REPUBLIKA.CO.ID, Jihad menjadi kata yang sering kali disamakan dengan teror. Media-media barat kerap menyebut teroris sebagai 'jihadis.' Fenomena Negara Islam Irak dan Suriah (ISIS) yang memenggal kepala manusia kian mengukuhkan persepsi itu. Sejak serangan 9/11 hingga konflik Suriah, istilah jihad kian mengalami penyusutan makna.
Hanya, jihad memiliki makna berbeda bagi Sekretaris Jenderal (Sekjen) Bulan Sabit Merah Indonesia (BSMI) Muhammad Rudi. Dia mengartikan jihad sebagai bahasa membantu sesama. Rudi menjadi satu dari tiga relawan BSMI yang berangkat ke Suriah untuk mengirimkan bantuan logistik. Dia menjadi saksi perang saudara di Suriah yang berkobar sejak 2013 lalu.
Rudi berangkat bersama dokter dan perawat dari Jakarta pada Maret 2013. Mereka pergi melewati Istanbul, Hatay. kemudian gerbang Babulhawa menuju Kota Aleppo. Rudi menghabiskan dua pekan di Aleppo untuk membantu korban yang membutuhkan tenaga medis di Rumah Sakit Zabir. Ketika itu, BSMI bekerja sama dengan Aleppo City Medical Council (ACMC) untuk menyalurkan bantuan.

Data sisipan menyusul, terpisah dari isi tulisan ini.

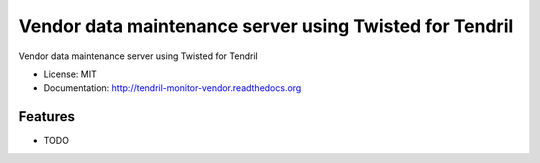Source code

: ========================================================
Vendor data maintenance server using Twisted for Tendril
========================================================

.. image:: https://img.shields.io/travis/chintal/tendril-monitor-vendor.svg
        :target: https://travis-ci.org/chintal/tendril-monitor-vendor

.. image:: https://img.shields.io/pypi/v/tendril-monitor-vendor.svg
        :target: https://pypi.python.org/pypi/tendril-monitor-vendor


Vendor data maintenance server using Twisted for Tendril

* License: MIT
* Documentation: http://tendril-monitor-vendor.readthedocs.org

Features
--------

* TODO
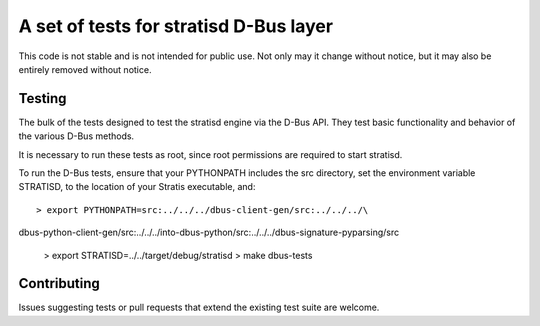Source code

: A set of tests for stratisd D-Bus layer 
==============================================

This code is not stable and is not intended for public use. Not only may
it change without notice, but it may also be entirely removed without notice.

Testing
-------
The bulk of the tests designed to test the stratisd engine via the
D-Bus API. They test basic functionality and behavior of the various D-Bus
methods.

It is necessary to run these tests as root, since root permissions are
required to start stratisd.

To run the D-Bus tests, ensure that your PYTHONPATH includes the
src directory, set the environment variable STRATISD, to the location of your
Stratis executable, and: ::

    > export PYTHONPATH=src:../../../dbus-client-gen/src:../../../\
dbus-python-client-gen/src:../../../into-dbus-python/src:../../../\
dbus-signature-pyparsing/src
    > export STRATISD=../../target/debug/stratisd
    > make dbus-tests

Contributing
------------
Issues suggesting tests or pull requests that extend the existing test suite
are welcome.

“Kami membawa 12 tas berisi alat operasi, obat-obatan anestesi, untuk luka terbuka dan peralatan ortopedi serta obat-obatan umum untuk pengungsian,” kata dia kepada Republika.co.id, Rabu (8/6).
Ketika itu, Aleppo telah menjadi kota mati. Rudi harus melewati jalan pedesaan karena jalan utama hancur ditembaki tentara Suriah. Dentuman bom dan bisingnya tembakan jadi pemandangan sehari-hari Rudi dan kawan-kawan.
Situasi bertambah pelik saat warga sipil mulai mempersenjatai diri. Mereka khawatir diserang secara tiba-tiba. Bantuan pun diberikan secara diam-diam pada malam hari. Ketika itu, tentara dan Pemerintah Suriah melarang bantuan dari luar negeri.
“Jika ketahuan, kami akan dalam bahaya karena setelah masuk Suriah, kami tidak lagi dikawal oleh tentara Turki. Kami harus bisa menjaga diri dan dilarang berfoto-foto,” ujar dia.